# bad leg position!!! Need help please



## Angel_Leaguer (Jun 13, 2008)

So when I am riding English I am constantly struggling with my leg position and where it should be. I know the shoulder, hip, and heel should be in line but then when I start to post it feels like I am going to tip forward and I mindlessly move my heel forward and my lower leg moves to much. I recently moved to a new barn which has an indoor and mirrors (YAY!) So I can watch my legs but I am still struggling and I am working on strengthen my legs through exercise (I have welcomed the Insanity program into my life!) and riding without my irons. I have mostly ridden western growing up with riding English to earn highpoints at open shows but now I have a horse that prefers English and I want to get more serious. I have attached a picture of my latest equitation ride-this was at the end of the pattern when I fall apart (ya a bit embarrassed in seeing my position). I guess Im looking for some tips in how to have the nice look.









The things I notice are:
-Back a bit slouched 
-legs too far forward 
-never sure in what to do with the dang arms/hands! 

Feel free to add in… I am not going to take anything personal just looking to improve. 

Thanks!


----------



## Regan7312 (Jul 5, 2010)

I cant help to much because i am still such a greenie, but i have the same problem with my legs being too far foward. my trainer makes me stretch in two point for what seems like forever, and also do tons of no stirrup work. she says that you just have to build the legs muscles up and all and it just takes time. 

it just takes time, i think, to achieve the correct leg position, for some of us at least. 

so just keep praceticing!


----------



## ErikaLynn (Aug 3, 2010)

I have the same leg problem, I was told to ride with my stirrups a hole shorter which should help with your position. ANd riding with no stirrups is going to help you. Your hands look like you are sitting with them folded in your lap. Shorten up your reins a little bit and just bring your hands up off the horses neck and bend your elbow, and open your shoulders. 

Practice makes perfect. Good luck.


----------



## tinyliny (Oct 31, 2009)

*leg position and saddle angle*

HI,

That is really a smart looking horse, (QH, no?).

GIVEN MATERIAL ::

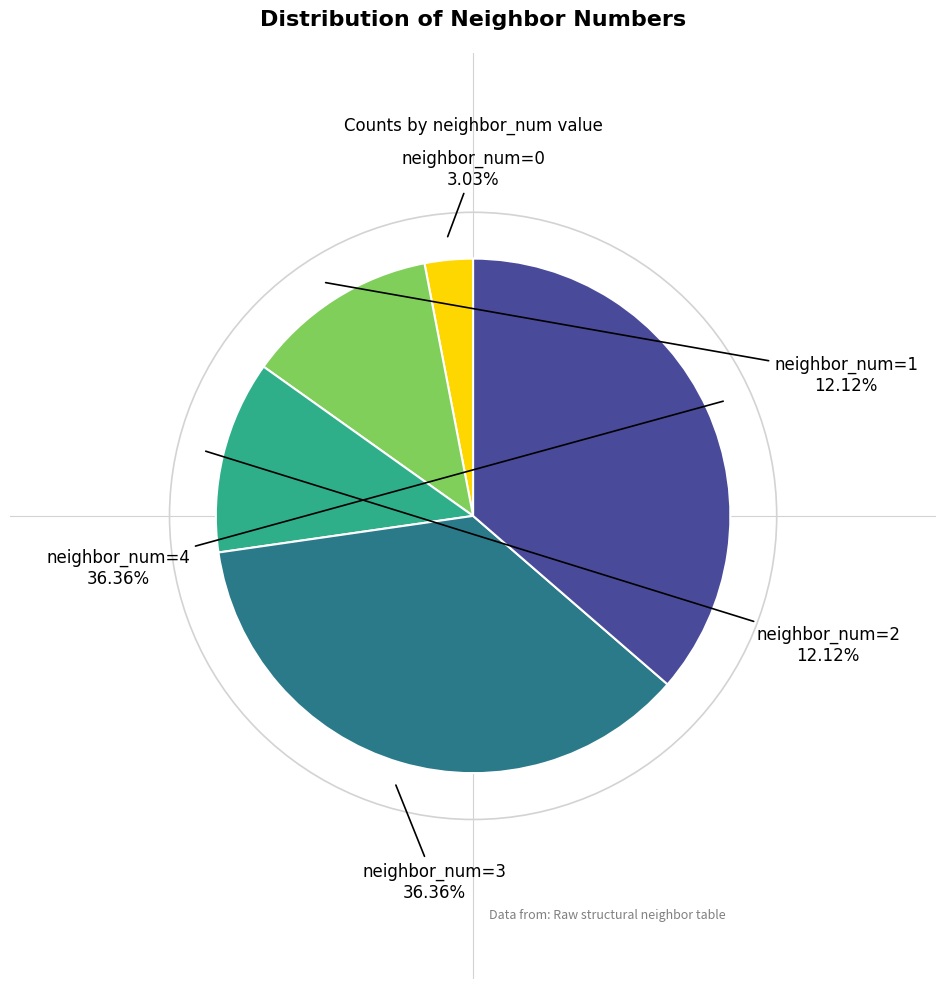

Does any single category account for the majority?

No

WHAT TO WORK ON :: From the riding forum thread, transcribe the part that opens with the words containing "## Regan7312 (Jul" and closes with "just takes time.". The data here stands apart from the riding forum thread.

SOLUTION ::
## Regan7312 (Jul 5, 2010)

I cant help to much because i am still such a greenie, but i have the same problem with my legs being too far foward. my trainer makes me stretch in two point for what seems like forever, and also do tons of no stirrup work. she says that you just have to build the legs muscles up and all and it just takes time.